Thursday, August 26, 2010

The Lovers, by Vendela Vida

Recently, I discovered the author Vendela Vida. Her most recent book, The Lovers, has been given high praise by literary sources, as well as noted authors, such as Joyce Carol Oates.

The Lovers is a psychological exploration of a middle-aged widow (Yvonne) who travels back to Datca, Turkey to relive her honeymoon. There, she tries to better understand her marriage, her loss, and the disassociation she feels from her grown children.

In many ways, the book is very existential. We feel Yvonne's sense of loneliness and disconnection with everything around her. There is an air of impending doom from the very beginning. The once-beautiful coastal town of Datca is now garbage-strewn and seedy. Yvonne does not speak Turkish, and she is is looked upon with distrust. The setting outside of the house is likewise foreboding and ominous. When Yvonne befriends a young shell-seeker, the reader is already prepared for tragedy. Later, when Yvonne travels to the home of his family, she is caught in a tempestuous sand storm. The storm mirrors her internal conflicts.

"The darkness was almost complete. What was she doing? ...She had traveled to Turkey to regain something of what she had with Peter decades earlier--and failing that, she had befriended a boy. A Turkish boy who spoke nothing of her language. And now he was gone, and she was again searching for some remnant of someone she had lost. Had she been so lost herself? ...A sad, aging woman with no anchor. Fumbling in underground caves." (p. 211)

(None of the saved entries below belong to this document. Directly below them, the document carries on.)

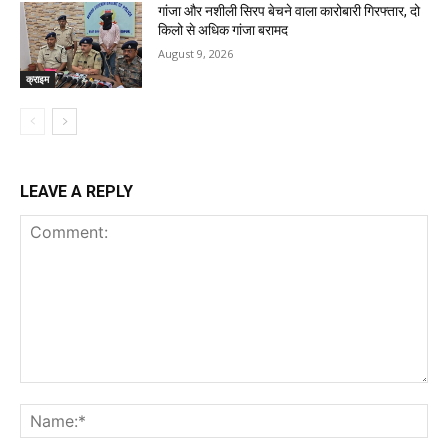
गांजा और नशीली सिरप बेचने वाला कारोबारी गिरफ्तार, दो
किलो से अधिक गांजा बरामद
August 9, 2026
क्राइम
LEAVE A REPLY
Comment:
Na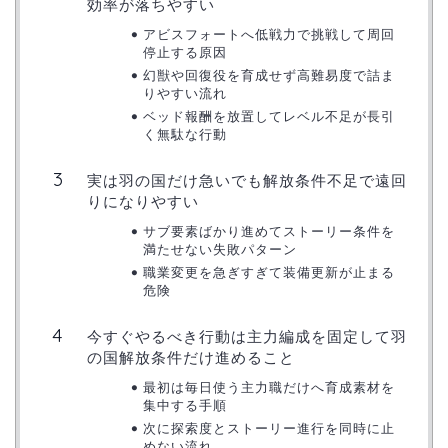
効率が落ちやすい
アビスフォートへ低戦力で挑戦して周回
停止する原因
幻獣や回復役を育成せず高難易度で詰ま
りやすい流れ
ベッド報酬を放置してレベル不足が長引
く無駄な行動
実は羽の国だけ急いでも解放条件不足で遠回
りになりやすい
サブ要素ばかり進めてストーリー条件を
満たせない失敗パターン
職業変更を急ぎすぎて装備更新が止まる
危険
今すぐやるべき行動は主力編成を固定して羽
の国解放条件だけ進めること
最初は毎日使う主力職だけへ育成素材を
集中する手順
次に探索度とストーリー進行を同時に止
めない流れ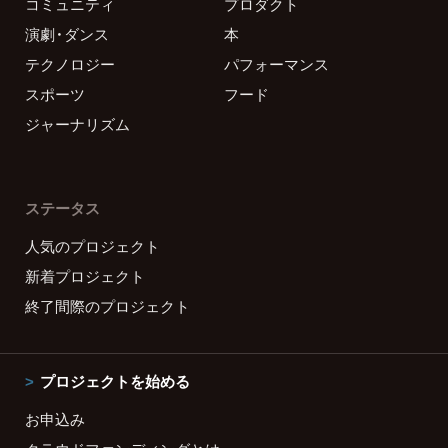
コミュニティ
プロダクト
演劇・ダンス
本
テクノロジー
パフォーマンス
スポーツ
フード
ジャーナリズム
ステータス
人気のプロジェクト
新着プロジェクト
終了間際のプロジェクト
プロジェクトを始める
お申込み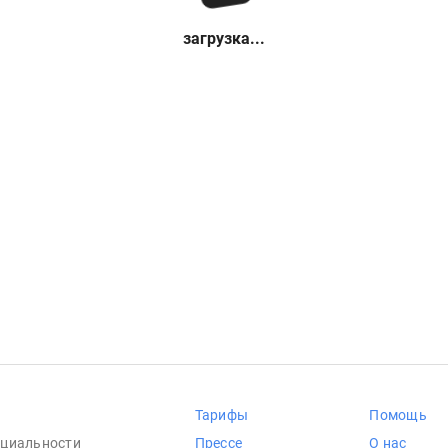
загрузка...
Тарифы
Помощь
циальности
Прессе
О нас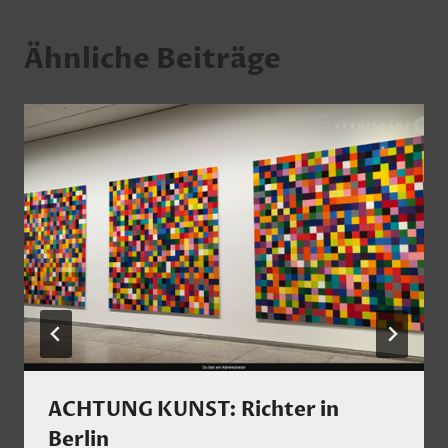
Ähnliche Beiträge
ACHTUNG KUNST: Richter in
Berlin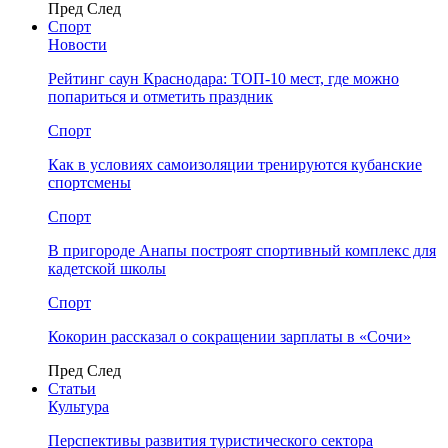
Пред
След
Спорт
Новости
Рейтинг саун Краснодара: ТОП-10 мест, где можно
попариться и отметить праздник
Спорт
Как в условиях самоизоляции тренируются кубанские
спортсмены
Спорт
В пригороде Анапы построят спортивный комплекс для
кадетской школы
Спорт
Кокорин рассказал о сокращении зарплаты в «Сочи»
Пред
След
Статьи
Культура
Перспективы развития туристического сектора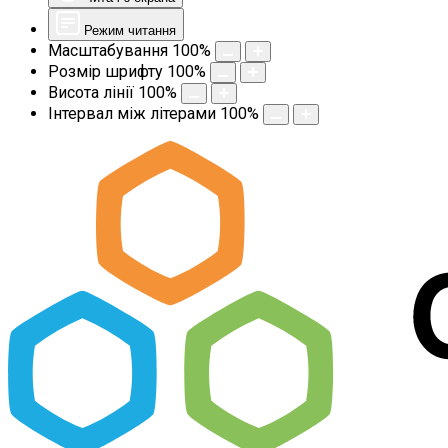
Режим читання
Масштабування
100
%
Розмір шрифту
100
%
Висота лінії
100
%
Інтервал між літерами
100
%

In the hands of a less-skilled writer, the plot of this book would be less gripping. But Vida's use of language and metaphor is nothing less than mesmerizing. The Lovers inspired me to read her other two books, Let the Northern Lights Erase Your Name, as well as, And Now You Can Go. They form a loose trilogy about the search for inner peace as one comes to terms with the present and the past.